* Supplied passage *
-.-.-
When should you offer evidence?

imgresTwo weeks ago I asked the question, “Is evidence enough?”  I talked about the debate between Ken Ham and Bill Nye, and showed how their worldviews determined how they viewed the evidence, in that case — fossils. When people are totally committed to a worldview, as both Ken Ham and Bill Nye are, showing evidence is not usually a game-changer.

So when should you offer evidence for the Christian faith?

When someone wants it.

I am not being curt or sassy. I truly mean that.

There are 2 times, in my experience, when it is helpful to offer evidence.

1. To believers:

Maybe they are young and have heard about the truths of the Bible their whole life, but now as a teen or college student, they are wondering if the Bible is really a reliable document. Or maybe they have been a Christian awhile, but are now facing opposition for the first time. This was my experience. When I was faced with the challenges of my philosophy professors that I couldn’t answer, I wanted evidence. I often meet young Christians who just want to know that Jericho was a real place, that Pilate really lived, that there are non-Biblical sources written during the time of the apostles who mention that Jesus Christ lived on the earth.
-.-.-
* Information provided *
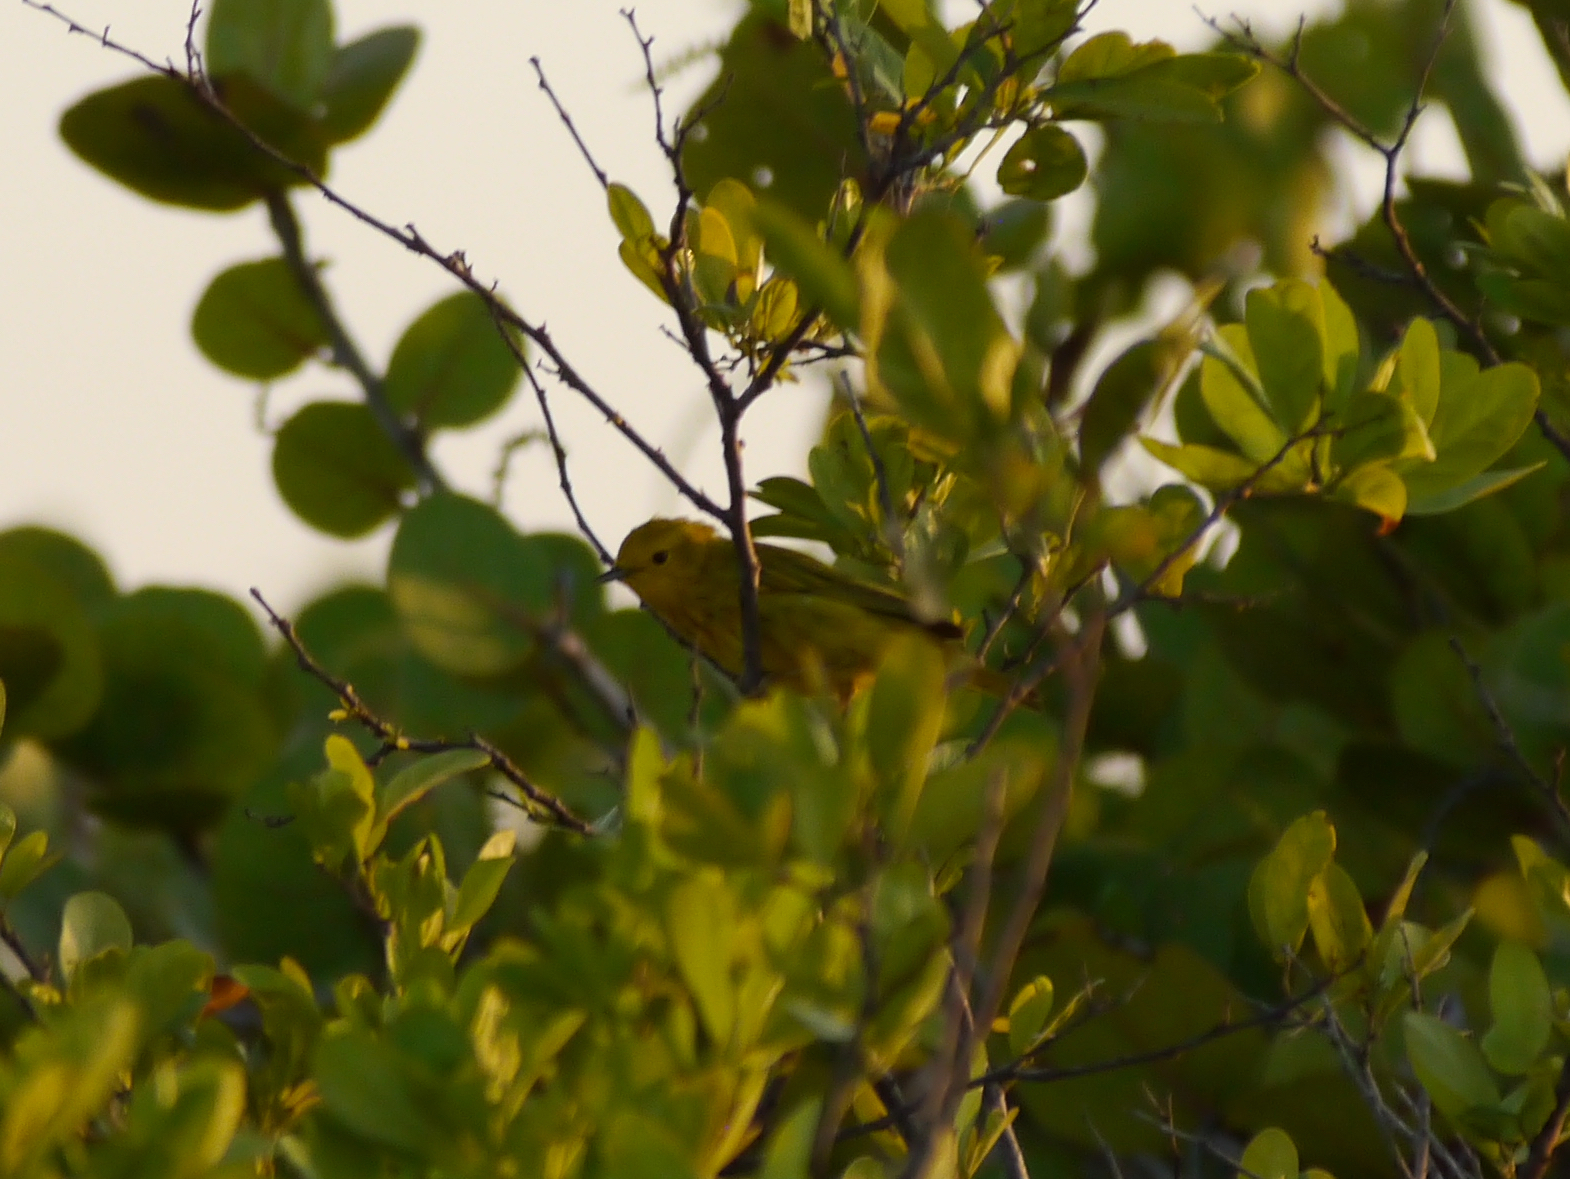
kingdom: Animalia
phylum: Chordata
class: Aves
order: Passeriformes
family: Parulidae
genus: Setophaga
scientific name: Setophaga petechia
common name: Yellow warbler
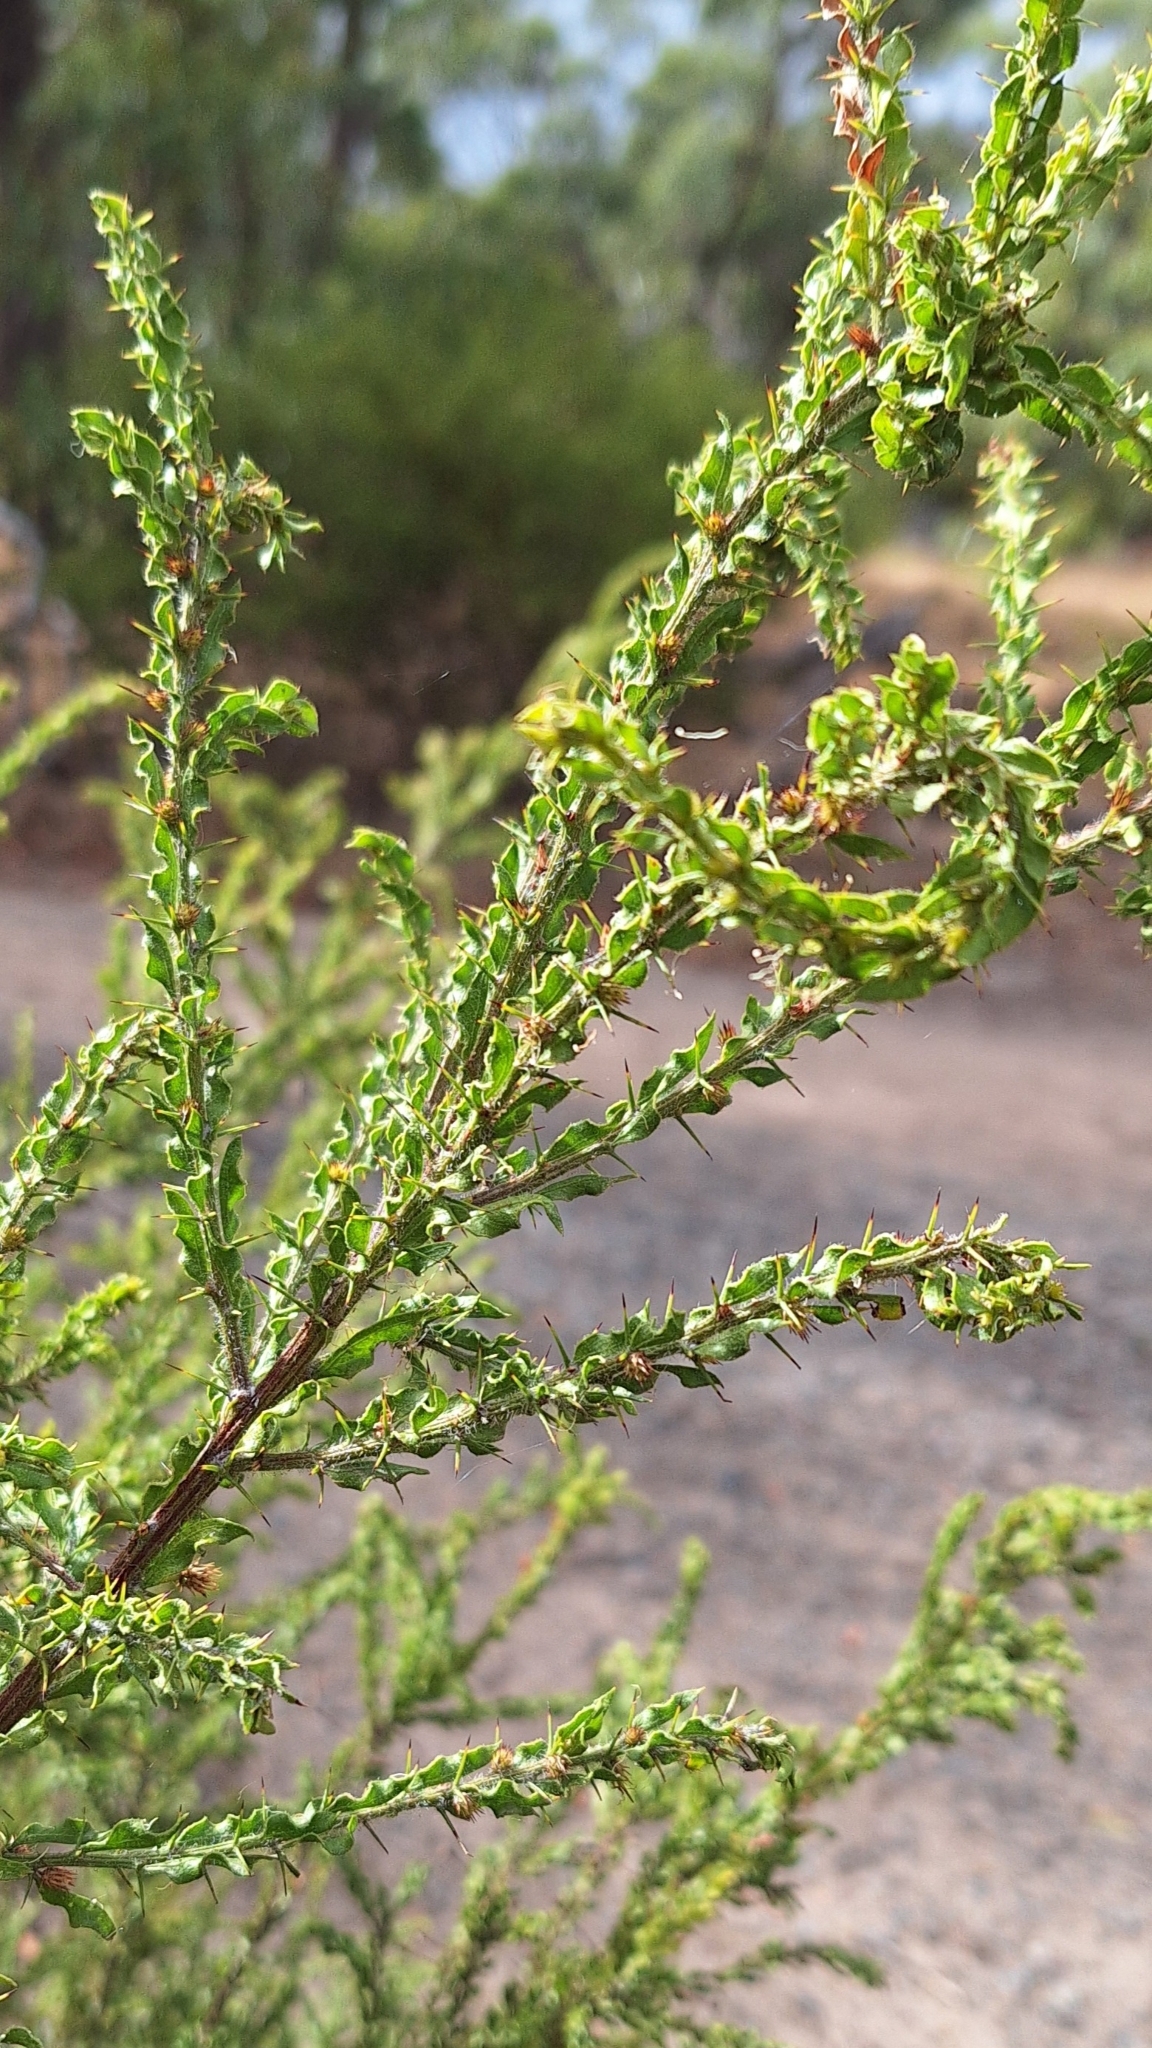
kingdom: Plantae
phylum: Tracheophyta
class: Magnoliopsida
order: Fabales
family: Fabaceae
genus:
-.-.-
* Work item A *
Copy the passage about when to offer evidence from "There are 2" up to and including "on the earth.".
* Work item B *
Write what comes next in the passage about when to offer evidence for the Christian faith, picking up after its last sentence.

* Response A *
There are 2 times, in my experience, when it is helpful to offer evidence.

1. To believers:

Maybe they are young and have heard about the truths of the Bible their whole life, but now as a teen or college student, they are wondering if the Bible is really a reliable document. Or maybe they have been a Christian awhile, but are now facing opposition for the first time. This was my experience. When I was faced with the challenges of my philosophy professors that I couldn’t answer, I wanted evidence. I often meet young Christians who just want to know that Jericho was a real place, that Pilate really lived, that there are non-Biblical sources written during the time of the apostles who mention that Jesus Christ lived on the earth.

* Response B *
2. To seekers:

One of my pastors calls the people in our lives who are attracted  to Christ in us or to the gospel — “persons of Peace.” Phillip Vander Elst was such a person.  After graduating from Oxford with degrees in politics and philosophy, Phillip met a really smart lady who was a Christian. He was amazed that someone smart could also believe in Jesus.  Up to that point Phillip says:

Religious faith seemed to me to involve the blind worship of a cosmic dictator, and the abandonment of reason in favour of ‘revelation’. Why, in any case, should I take religion seriously, I thought, when the existence of evil and suffering clearly discredited the Christian claim that our world owed its existence to a benevolent Creator?

Phillip’s lady-friend (who eventually became his wife) introduced him to C.S. Lewis. Through reading Mere Christianity, Miracles, and The Problem of Pain, Phillip came to think that atheism didn’t even provide him a basis by which to form the question about the problem of evil:

As he [Lewis] rightly points out, we cannot complain about the existence of evil and suffering, and use that as an argument against the existence and goodness of God, unless we first believe that the standard of right and wrong by which we judge and condemn our world is an objective one. Our sense of justice and fairness has to be a true insight into reality, before we can we be justified in getting angry and indignant about all the pain and injustice we see around us. But if this is the case, what explains the existence within us of this inner moral code or compass?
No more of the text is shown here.